1. The **gpus** indicates the number of gpu we used to get the checkpoint. It is noteworthy that the configs we provide are used for 8 gpus as default.
   According to the [Linear Scaling Rule](https://arxiv.org/abs/1706.02677), you may set the learning rate proportional to the batch size if you use different GPUs or videos per GPU,
   e.g., lr=0.01 for 4 GPUs x 2 video/gpu and lr=0.08 for 16 GPUs x 4 video/gpu.
2. The **inference_time** is got by this [benchmark script](/tools/analysis/benchmark.py), where we use the sampling frames strategy of the test setting and only care about the model inference time,
   not including the IO time and pre-processing time. For each setting, we use 1 gpu and set batch size (videos per gpu) to 1 to calculate the inference time.

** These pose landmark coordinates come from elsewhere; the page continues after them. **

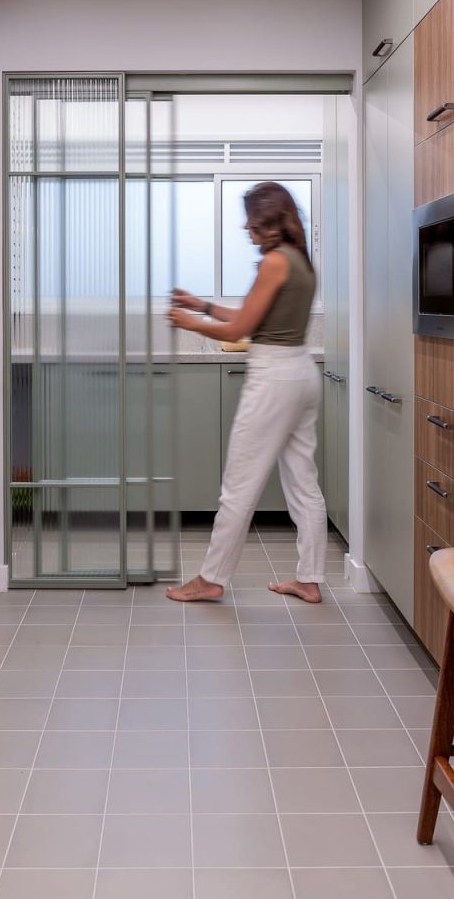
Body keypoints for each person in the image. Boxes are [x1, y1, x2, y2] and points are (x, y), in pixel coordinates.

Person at [165, 181, 328, 604]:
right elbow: (251, 316)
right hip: (301, 373)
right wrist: (201, 305)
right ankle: (309, 579)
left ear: (270, 222)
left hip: (273, 377)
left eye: (252, 222)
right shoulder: (301, 263)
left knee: (239, 484)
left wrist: (189, 323)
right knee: (304, 481)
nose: (246, 228)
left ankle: (211, 578)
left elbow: (239, 329)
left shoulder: (274, 262)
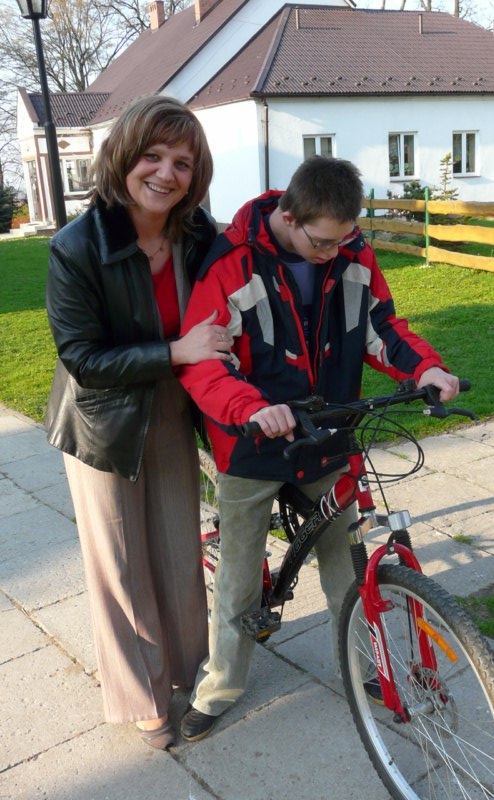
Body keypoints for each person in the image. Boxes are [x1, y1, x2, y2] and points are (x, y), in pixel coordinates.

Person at [177, 155, 460, 742]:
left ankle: (365, 665)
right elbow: (205, 362)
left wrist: (425, 369)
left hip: (328, 432)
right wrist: (250, 408)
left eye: (345, 239)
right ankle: (221, 685)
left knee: (345, 564)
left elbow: (384, 327)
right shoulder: (232, 262)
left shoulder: (351, 252)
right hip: (251, 443)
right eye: (323, 242)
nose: (334, 252)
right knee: (238, 578)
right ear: (288, 216)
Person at [45, 95, 232, 750]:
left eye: (182, 162)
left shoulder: (198, 233)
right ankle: (142, 695)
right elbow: (83, 358)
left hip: (174, 409)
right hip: (104, 421)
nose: (166, 173)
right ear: (124, 156)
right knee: (122, 563)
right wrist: (176, 351)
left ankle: (188, 667)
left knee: (179, 548)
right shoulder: (77, 246)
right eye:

For more details on data preparation, you can refer to Kinetics400 in [Data Preparation](/docs/data_preparation.md).

## Train

You can use the following command to train a model.

```shell
python tools/train.py ${CONFIG_FILE} [optional arguments]
```

Example: train R(2+1)D model on Kinetics-400 dataset in a deterministic option with periodic validation.

```shell
python tools/train.py configs/recognition/r2plus1d/r2plus1d_r34_8x8x1_180e_kinetics400_rgb.py \
    --work-dir work_dirs/r2plus1d_r34_3d_8x8x1_180e_kinetics400_rgb \
    --validate --seed 0 --deterministic
```

For more details, you can refer to **Training setting** part in [getting_started](/docs/getting_started.md#training-setting).

## Test

You can use the following command to test a model.

```shell
python tools/test.py ${CONFIG_FILE} ${CHECKPOINT_FILE} [optional arguments]
```

Example: test R(2+1)D model on Kinetics-400 dataset and dump the result to a json file.

```shell
python tools/test.py configs/recognition/r2plus1d/r2plus1d_r34_8x8x1_180e_kinetics400_rgb.py \
    checkpoints/SOME_CHECKPOINT.pth --eval top_k_accuracy mean_class_accuracy \
    --out result.json --average-clips=prob
```

For more details, you can refer to **Test a dataset** part in [getting_started](/docs/getting_started.md#test-a-dataset).